The Role of Methionine Sulfoxide Reductase in the Thermal Stress Response of Drosophila melanogaster
Methionine sulfoxide reductase (Msr) is an enzyme that is used by the majority of organisms to reverse oxidative damage caused by reactive oxygen species (ROS). ROS are free radicals which react with electron-rich molecules such as nucleotides, carbohydrates, or proteins. The highly electronegative amino acid methionine is frequently oxidized to methionine sulfoxide (met-(o)) by ROS; Msr can repair the damaged methionine by reducing met-(o) to functional methionine. There are two distinct enzymes, MsrA and MsrB, which reduce the two enantiomers of met-(o), met-S-(o) and met-R-(o), respectively.

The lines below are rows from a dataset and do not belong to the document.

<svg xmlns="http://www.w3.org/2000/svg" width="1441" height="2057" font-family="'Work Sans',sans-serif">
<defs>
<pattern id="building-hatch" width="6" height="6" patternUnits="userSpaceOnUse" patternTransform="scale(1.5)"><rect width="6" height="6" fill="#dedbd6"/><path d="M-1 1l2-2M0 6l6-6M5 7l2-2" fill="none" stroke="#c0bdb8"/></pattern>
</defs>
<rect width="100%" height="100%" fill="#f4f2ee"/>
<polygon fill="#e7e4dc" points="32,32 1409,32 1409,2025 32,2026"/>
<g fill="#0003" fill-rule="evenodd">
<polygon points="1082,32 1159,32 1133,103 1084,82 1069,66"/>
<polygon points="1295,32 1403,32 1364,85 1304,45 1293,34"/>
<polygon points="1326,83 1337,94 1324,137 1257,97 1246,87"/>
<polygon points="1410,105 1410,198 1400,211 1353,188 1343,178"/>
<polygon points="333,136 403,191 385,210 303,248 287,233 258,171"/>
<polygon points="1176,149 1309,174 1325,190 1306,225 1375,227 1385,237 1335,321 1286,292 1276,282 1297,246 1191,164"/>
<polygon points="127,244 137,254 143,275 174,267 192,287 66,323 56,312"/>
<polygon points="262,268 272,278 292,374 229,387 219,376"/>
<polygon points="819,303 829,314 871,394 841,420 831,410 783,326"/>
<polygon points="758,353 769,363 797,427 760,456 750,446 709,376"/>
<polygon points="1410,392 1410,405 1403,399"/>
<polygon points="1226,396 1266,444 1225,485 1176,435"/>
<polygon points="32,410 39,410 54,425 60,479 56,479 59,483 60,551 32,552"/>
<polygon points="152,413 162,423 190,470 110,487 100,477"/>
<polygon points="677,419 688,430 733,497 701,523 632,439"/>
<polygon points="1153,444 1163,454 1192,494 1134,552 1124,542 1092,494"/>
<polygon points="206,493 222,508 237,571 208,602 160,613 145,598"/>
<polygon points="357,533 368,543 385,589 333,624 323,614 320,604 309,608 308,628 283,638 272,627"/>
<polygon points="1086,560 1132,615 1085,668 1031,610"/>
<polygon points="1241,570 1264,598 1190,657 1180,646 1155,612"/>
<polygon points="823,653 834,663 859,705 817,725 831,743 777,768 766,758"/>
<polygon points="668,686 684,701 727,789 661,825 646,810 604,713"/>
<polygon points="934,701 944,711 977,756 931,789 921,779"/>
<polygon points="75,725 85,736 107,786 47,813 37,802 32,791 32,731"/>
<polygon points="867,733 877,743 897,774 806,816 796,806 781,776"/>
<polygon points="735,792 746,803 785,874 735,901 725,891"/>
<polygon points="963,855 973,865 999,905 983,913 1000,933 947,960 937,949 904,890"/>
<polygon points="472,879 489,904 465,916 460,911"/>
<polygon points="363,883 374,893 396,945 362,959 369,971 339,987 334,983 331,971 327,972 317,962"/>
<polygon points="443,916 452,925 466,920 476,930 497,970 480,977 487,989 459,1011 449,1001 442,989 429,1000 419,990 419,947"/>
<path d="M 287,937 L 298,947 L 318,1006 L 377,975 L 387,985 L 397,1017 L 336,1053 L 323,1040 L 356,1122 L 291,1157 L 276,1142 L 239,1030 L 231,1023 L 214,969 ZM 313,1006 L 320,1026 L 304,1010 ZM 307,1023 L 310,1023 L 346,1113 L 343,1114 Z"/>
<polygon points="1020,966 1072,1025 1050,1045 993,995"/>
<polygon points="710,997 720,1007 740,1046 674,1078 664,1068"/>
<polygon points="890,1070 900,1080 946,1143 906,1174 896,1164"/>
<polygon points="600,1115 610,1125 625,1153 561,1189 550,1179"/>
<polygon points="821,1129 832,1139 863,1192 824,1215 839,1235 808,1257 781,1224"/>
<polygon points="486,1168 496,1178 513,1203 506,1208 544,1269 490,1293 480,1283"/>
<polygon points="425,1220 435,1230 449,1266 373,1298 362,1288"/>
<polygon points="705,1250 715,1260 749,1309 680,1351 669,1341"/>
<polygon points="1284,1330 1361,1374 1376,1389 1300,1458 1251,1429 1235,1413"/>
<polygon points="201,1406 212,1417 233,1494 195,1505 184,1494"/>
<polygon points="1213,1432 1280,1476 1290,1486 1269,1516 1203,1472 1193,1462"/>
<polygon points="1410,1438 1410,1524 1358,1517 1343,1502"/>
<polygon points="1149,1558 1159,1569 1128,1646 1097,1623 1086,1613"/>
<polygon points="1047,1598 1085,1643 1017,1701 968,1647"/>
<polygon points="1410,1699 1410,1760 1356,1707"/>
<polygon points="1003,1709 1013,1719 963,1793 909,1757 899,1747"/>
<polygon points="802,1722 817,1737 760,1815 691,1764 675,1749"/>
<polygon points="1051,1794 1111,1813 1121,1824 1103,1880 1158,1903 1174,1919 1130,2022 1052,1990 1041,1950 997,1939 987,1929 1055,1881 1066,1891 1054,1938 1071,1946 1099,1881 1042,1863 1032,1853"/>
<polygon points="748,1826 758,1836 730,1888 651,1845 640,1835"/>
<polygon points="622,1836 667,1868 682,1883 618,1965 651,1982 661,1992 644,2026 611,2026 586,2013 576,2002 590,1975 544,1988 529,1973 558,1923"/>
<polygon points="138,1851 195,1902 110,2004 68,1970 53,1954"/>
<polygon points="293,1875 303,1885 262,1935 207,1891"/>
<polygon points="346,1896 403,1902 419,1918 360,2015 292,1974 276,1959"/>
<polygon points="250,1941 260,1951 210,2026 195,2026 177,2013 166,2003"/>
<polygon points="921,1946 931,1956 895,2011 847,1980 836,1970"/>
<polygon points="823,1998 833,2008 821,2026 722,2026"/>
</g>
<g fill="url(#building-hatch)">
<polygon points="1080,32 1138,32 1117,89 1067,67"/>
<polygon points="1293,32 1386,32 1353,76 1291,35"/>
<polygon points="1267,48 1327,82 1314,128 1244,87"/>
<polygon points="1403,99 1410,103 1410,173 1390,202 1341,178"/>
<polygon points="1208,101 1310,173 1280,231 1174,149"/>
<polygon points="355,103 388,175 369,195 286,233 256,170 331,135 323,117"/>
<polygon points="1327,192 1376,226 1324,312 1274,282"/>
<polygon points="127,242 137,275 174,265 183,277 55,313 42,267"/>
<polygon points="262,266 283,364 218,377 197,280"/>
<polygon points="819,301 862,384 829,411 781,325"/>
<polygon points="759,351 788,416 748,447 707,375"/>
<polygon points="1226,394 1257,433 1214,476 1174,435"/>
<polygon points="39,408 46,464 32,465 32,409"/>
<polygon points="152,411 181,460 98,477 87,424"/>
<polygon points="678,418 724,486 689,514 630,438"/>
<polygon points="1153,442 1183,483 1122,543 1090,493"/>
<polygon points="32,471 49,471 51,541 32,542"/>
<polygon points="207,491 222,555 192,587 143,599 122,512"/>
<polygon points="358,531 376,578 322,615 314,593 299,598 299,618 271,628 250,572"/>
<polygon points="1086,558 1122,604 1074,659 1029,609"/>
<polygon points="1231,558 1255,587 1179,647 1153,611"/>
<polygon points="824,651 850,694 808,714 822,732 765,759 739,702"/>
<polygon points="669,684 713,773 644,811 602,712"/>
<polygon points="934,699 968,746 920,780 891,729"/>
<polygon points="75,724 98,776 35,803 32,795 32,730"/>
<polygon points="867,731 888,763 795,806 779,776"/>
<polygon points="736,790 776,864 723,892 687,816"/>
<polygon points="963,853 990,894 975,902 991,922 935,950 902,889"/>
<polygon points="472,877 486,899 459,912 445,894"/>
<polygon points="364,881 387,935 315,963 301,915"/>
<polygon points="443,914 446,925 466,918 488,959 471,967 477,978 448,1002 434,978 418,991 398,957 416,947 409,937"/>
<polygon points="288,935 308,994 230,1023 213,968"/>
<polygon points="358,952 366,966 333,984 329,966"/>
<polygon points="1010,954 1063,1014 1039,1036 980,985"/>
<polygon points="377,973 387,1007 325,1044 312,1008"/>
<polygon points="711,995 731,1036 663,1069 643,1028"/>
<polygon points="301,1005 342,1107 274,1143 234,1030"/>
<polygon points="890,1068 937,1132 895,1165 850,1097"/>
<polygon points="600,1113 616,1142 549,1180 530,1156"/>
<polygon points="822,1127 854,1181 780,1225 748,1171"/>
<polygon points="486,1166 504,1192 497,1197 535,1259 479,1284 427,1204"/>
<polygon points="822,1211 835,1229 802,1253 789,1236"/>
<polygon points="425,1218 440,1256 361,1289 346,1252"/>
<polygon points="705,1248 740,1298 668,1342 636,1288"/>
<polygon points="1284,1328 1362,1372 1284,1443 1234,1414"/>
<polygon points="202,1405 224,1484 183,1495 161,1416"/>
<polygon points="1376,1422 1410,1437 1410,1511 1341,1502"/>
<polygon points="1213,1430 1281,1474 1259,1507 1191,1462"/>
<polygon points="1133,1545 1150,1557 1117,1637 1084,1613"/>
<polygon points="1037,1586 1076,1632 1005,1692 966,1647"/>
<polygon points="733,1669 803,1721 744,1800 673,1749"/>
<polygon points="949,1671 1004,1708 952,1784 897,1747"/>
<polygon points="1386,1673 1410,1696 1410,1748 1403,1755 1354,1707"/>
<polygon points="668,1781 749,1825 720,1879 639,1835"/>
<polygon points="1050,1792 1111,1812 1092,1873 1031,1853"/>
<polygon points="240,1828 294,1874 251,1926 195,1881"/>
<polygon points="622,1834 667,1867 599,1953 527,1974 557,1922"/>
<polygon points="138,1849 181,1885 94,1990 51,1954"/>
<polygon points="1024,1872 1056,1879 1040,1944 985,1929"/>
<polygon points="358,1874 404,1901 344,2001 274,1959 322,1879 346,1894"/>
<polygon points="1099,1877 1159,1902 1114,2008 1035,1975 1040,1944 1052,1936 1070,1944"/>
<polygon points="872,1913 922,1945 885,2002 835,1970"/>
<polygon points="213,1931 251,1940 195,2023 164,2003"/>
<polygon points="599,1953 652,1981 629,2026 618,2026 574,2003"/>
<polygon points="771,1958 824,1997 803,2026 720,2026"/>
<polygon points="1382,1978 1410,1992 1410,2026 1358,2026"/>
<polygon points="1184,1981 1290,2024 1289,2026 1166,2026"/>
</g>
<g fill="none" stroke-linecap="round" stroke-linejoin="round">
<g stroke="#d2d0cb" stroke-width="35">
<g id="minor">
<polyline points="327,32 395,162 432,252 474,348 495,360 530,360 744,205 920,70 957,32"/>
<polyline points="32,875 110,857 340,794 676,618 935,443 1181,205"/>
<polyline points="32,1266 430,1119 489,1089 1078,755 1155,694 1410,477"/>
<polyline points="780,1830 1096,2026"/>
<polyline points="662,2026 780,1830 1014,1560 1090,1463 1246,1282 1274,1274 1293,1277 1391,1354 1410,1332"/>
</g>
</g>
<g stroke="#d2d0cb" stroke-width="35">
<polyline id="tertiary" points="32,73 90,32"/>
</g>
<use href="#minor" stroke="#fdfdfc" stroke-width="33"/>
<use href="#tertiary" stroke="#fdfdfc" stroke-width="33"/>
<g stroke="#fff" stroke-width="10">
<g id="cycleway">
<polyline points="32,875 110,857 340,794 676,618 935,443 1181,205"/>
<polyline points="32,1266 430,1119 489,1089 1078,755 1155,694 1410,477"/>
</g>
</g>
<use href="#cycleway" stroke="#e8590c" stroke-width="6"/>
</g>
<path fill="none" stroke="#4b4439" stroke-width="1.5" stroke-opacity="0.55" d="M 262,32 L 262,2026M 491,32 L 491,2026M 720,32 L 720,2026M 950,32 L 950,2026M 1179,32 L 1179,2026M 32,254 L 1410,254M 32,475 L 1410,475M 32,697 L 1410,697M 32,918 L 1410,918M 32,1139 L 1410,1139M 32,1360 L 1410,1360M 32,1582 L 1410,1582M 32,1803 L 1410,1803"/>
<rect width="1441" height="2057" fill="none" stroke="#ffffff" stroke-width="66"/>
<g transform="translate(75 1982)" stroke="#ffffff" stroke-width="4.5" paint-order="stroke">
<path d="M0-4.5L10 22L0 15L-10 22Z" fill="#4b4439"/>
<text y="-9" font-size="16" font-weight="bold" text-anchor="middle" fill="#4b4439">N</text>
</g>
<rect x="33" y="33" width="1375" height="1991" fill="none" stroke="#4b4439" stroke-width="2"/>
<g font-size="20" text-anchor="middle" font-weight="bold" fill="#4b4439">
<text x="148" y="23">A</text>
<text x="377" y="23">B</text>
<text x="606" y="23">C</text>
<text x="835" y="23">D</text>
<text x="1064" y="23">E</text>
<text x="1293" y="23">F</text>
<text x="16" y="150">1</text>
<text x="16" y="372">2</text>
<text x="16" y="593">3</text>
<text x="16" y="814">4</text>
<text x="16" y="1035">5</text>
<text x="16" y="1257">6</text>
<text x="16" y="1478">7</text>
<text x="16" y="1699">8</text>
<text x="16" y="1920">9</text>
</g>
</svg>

Since additional ROS are produced during an organism’s exposure to thermal stress, we investigated whether MsrA and/or MsrB play a role in the response to thermal stress. Drosophila melanogaster lacking both MsrA and MsrB were found to be less efficient in their thermal stress response when compared to wild-type, suggesting that MsrA and MsrB may play a role in thermal stress response. In addition to MsrA and MsrB, some heat shock proteins (HSPs), especially Hsp70, help mitigate the damaging effects of thermal stress. HSPs are upregulated during periods of hyperthermia and help to maintain protein integrity and provide neuronal protection. Thus, we also examined the possibility that HSP upregulation prior to exposure to hyperthermic conditions improves thermal stress response and survival in Drosophila lacking MsrA and MsrB. Hyperthermic preconditioning was shown to worsen the thermal stress response of D. melanogaster lacking MsrA or MsrB, as well as the wild-type. Future studies include examining the biochemical mechanisms that govern the effect of MsrA and MsrB on hyperthermia tolerance. By determining the roles of MsrA and MsrB in hyperthermia tolerance, we should obtain insight into the multiple functions of MsrA and MsrB throughout an organism.